I have already given you the link to the general definition of the Fiber-derivative (see the Legendre transform link above), but I’ll repeat once again for your special case:
Finally, when talking about coordinate charts, one always abuses notation for the base coordinates; see Tautological 1-form on the cotangent bundle is intrinsic using transformation properties for some of these remarks, and also because I’ll reference the tautological 1-form later to relate $\mathbf{F}L$ and $\mu_L$ (see the first link for $\mu_L$‘s definition) in a coordinate-free way. I’ll write it out once in full detail, and without abuse of notation, so you know where the subtleties lie.
For the sake of this answer, I shall use the more accurate notation, $(U,x), (TU, (q,v)), (T^*U, (z,p))$, distinguishing the base coordinates as well.
3. Explaining/Summarizing the Answer to Your Question.
Ok if you’ve read up to here, you should know what $\mathbf{F}L$, and $\mu_L$ are (note that I am intentionally avoiding the use of the term “momentum” because as mentioned in the beginning, that is extremely overused). Let us now write these objects down in coordinates (you should actually be able to put things together using the various links, but I’ll summarize here)
The fiber-derivative is a map $\mathbf{F}L:TQ\to T^*Q$, and we have that for each $\xi_a\in T_aQ$, the object $(\mathbf{F}L)_{\xi_a}\in T_a^*Q$ is a covector, which in terms of coordinate charts can be written as $(\mathbf{F}L)_{\xi_a}=\frac{\partial L}{\partial v^i}\big\rvert_{\xi_a}\cdot (dx^i)_{a}$. Or, as an equality of maps, \begin{align} (\mathbf{F}L)\bigg|_{TU}&=\frac{\partial L}{\partial v^i}\cdot ((dx^i)\circ \pi_{TQ}). \end{align} Note the order of brackets, and composition. Note also that since $\mathbf{F}L$ takes values in $T^*Q$, we need to use the basis covectors $dx^i$, where $x^i$ are coordinate functions defined on the base manifold (as opposed to $dq^i$).
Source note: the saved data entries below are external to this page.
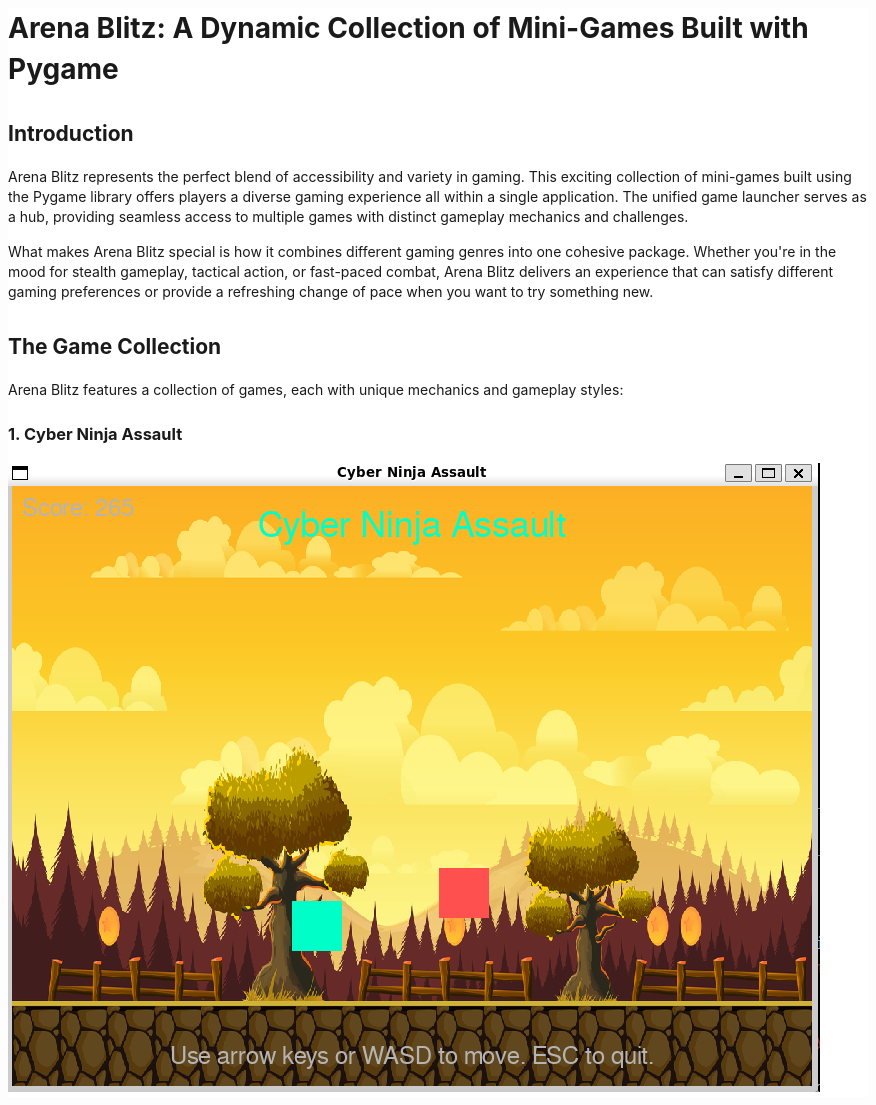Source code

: # Arena Blitz: A Dynamic Collection of Mini-Games Built with Pygame

## Introduction

Arena Blitz represents the perfect blend of accessibility and variety in gaming. This exciting collection of mini-games built using the Pygame library offers players a diverse gaming experience all within a single application. The unified game launcher serves as a hub, providing seamless access to multiple games with distinct gameplay mechanics and challenges.

What makes Arena Blitz special is how it combines different gaming genres into one cohesive package. Whether you're in the mood for stealth gameplay, tactical action, or fast-paced combat, Arena Blitz delivers an experience that can satisfy different gaming preferences or provide a refreshing change of pace when you want to try something new.

## The Game Collection

Arena Blitz features a collection of games, each with unique mechanics and gameplay styles:

### 1. Cyber Ninja Assault

![Cyber Ninja Assault Screenshot](./images/cyber_ninja_screenshot.jpg.png)
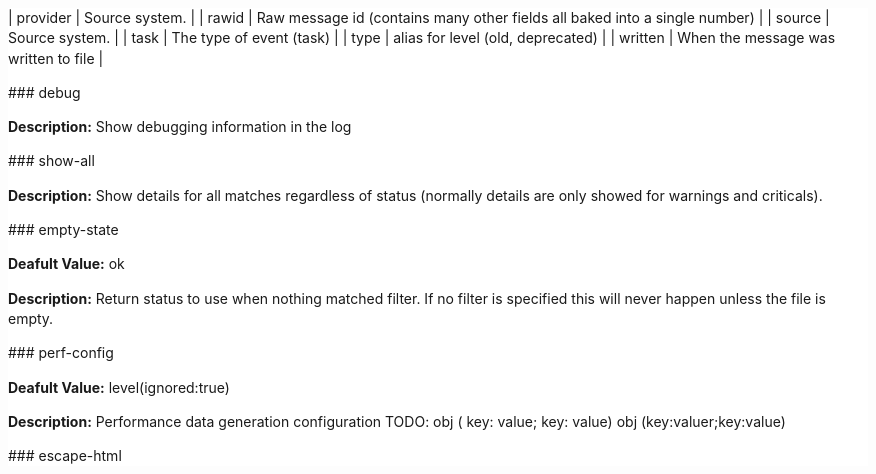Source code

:| provider      | Source system.                                                                                                |
| rawid         | Raw message id (contains many other fields all baked into a single number)                                    |
| source        | Source system.                                                                                                |
| task          | The type of event (task)                                                                                      |
| type          | alias for level (old, deprecated)                                                                             |
| written       | When the message was written to file                                                                          |







<a name="check_eventlog_debug"/>
### debug



**Description:**
Show debugging information in the log

<a name="check_eventlog_show-all"/>
### show-all



**Description:**
Show details for all matches regardless of status (normally details are only showed for warnings and criticals).

<a name="check_eventlog_empty-state"/>
### empty-state


**Deafult Value:** ok

**Description:**
Return status to use when nothing matched filter.
If no filter is specified this will never happen unless the file is empty.

<a name="check_eventlog_perf-config"/>
### perf-config


**Deafult Value:** level(ignored:true)

**Description:**
Performance data generation configuration
TODO: obj ( key: value; key: value) obj (key:valuer;key:value)

<a name="check_eventlog_escape-html"/>
### escape-html


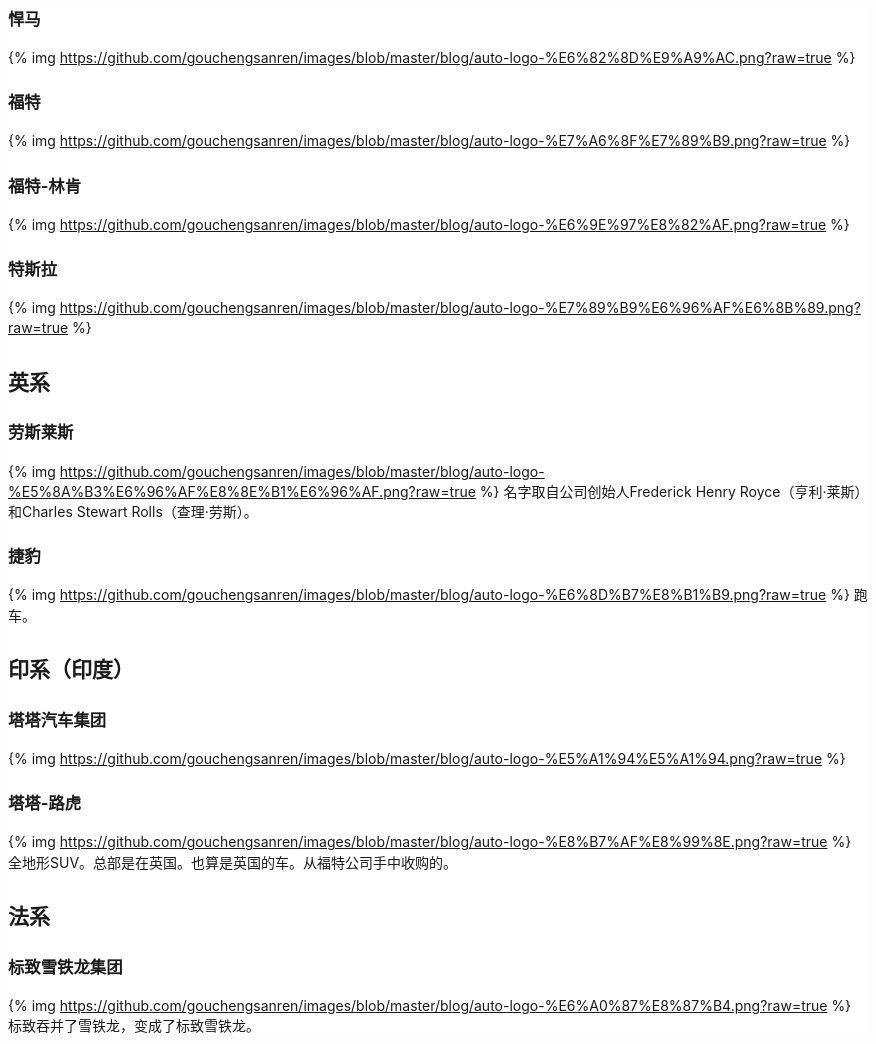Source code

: ### 悍马
{% img https://github.com/gouchengsanren/images/blob/master/blog/auto-logo-%E6%82%8D%E9%A9%AC.png?raw=true %}

### 福特
{% img https://github.com/gouchengsanren/images/blob/master/blog/auto-logo-%E7%A6%8F%E7%89%B9.png?raw=true %}

### 福特-林肯
{% img https://github.com/gouchengsanren/images/blob/master/blog/auto-logo-%E6%9E%97%E8%82%AF.png?raw=true %}

### 特斯拉
{% img https://github.com/gouchengsanren/images/blob/master/blog/auto-logo-%E7%89%B9%E6%96%AF%E6%8B%89.png?raw=true %}
<br>

## 英系
### 劳斯莱斯
{% img https://github.com/gouchengsanren/images/blob/master/blog/auto-logo-%E5%8A%B3%E6%96%AF%E8%8E%B1%E6%96%AF.png?raw=true %}
名字取自公司创始人Frederick Henry Royce（亨利·莱斯）和Charles Stewart Rolls（查理·劳斯）。

### 捷豹
{% img https://github.com/gouchengsanren/images/blob/master/blog/auto-logo-%E6%8D%B7%E8%B1%B9.png?raw=true %}
跑车。
<br>

## 印系（印度）
### 塔塔汽车集团
{% img https://github.com/gouchengsanren/images/blob/master/blog/auto-logo-%E5%A1%94%E5%A1%94.png?raw=true %}

### 塔塔-路虎
{% img https://github.com/gouchengsanren/images/blob/master/blog/auto-logo-%E8%B7%AF%E8%99%8E.png?raw=true %}
全地形SUV。总部是在英国。也算是英国的车。从福特公司手中收购的。
<br>

## 法系
### 标致雪铁龙集团
{% img https://github.com/gouchengsanren/images/blob/master/blog/auto-logo-%E6%A0%87%E8%87%B4.png?raw=true %}
标致吞并了雪铁龙，变成了标致雪铁龙。
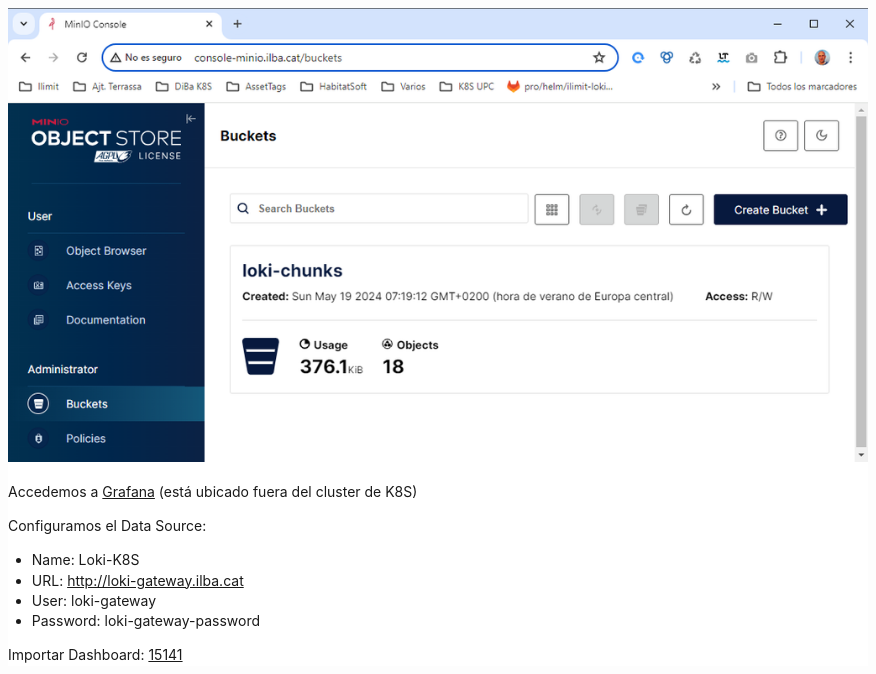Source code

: ![alt text](images/MinIO-show-bucket.png)

Accedemos a [Grafana](http://172.26.0.32:3000) (está ubicado fuera del cluster de K8S)

Configuramos el Data Source:

* Name: Loki-K8S
* URL: http://loki-gateway.ilba.cat
* User: loki-gateway
* Password: loki-gateway-password

Importar Dashboard: [15141](https://grafana.com/grafana/dashboards/15141-kubernetes-service-logs/)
As mentioned in the first link, we have that $\mu_L=\frac{\partial L}{\partial v^i}\,dq^i$, where now $q^i:TU\to\Bbb{R}$ are the coordinate functions on the tangent bundle (we don’t use $dx^i$ here). Now, $\mu_L$ is correctly a differential 1-form on the tangent bundle $TQ$, i.e $\mu_L\in \Gamma(T^*(TQ))=\Omega^1(TQ)$. As you can see from here, $\mathbf{F}L\neq \mu_L$, because they’re not even the same type of object. Note that $dq^i\neq (dx^i)\circ \pi_{TQ}$
What then is the relationship between the fiber derivative $\mathbf{F}_L$ and the “momentum 1-form” $\mu_L$, in an abstract sense? Well, if we let $\theta$ denote the tautological 1-form on the cotangent bundle, then $\mu_L= (\mathbf{F}L)^*\theta$. You can verify this abstractly, or note that $\theta$ (which already has a well-known coordinate-free definition) can be written in terms of cotangent-bundle coordinates as $\theta=p_i\,dz^i$. So, \begin{align} (\mathbf{F}L)^*(\theta)&=(\mathbf{F}L)^*(p_i\,dz^i)\\ &=((\mathbf{F}L)^*p_i)\cdot d((\mathbf{F}L)^*z^i)\\ &=(p_i\circ \mathbf{F}L)\cdot d(z^i\circ \mathbf{F}L)\\ &=\frac{\partial L}{\partial v^i}\,dq^i\\ &=\mu_L. \end{align} If you want, you can take this equality as a definition for $\mu_L$, or you can start with the more primitive definition (as I did in the link) and prove this equality as a theorem.
4. Summary
Hopefully this clarifies what the notation stands for, how the various notions are related, when to use which basis covectors, and what is defined where.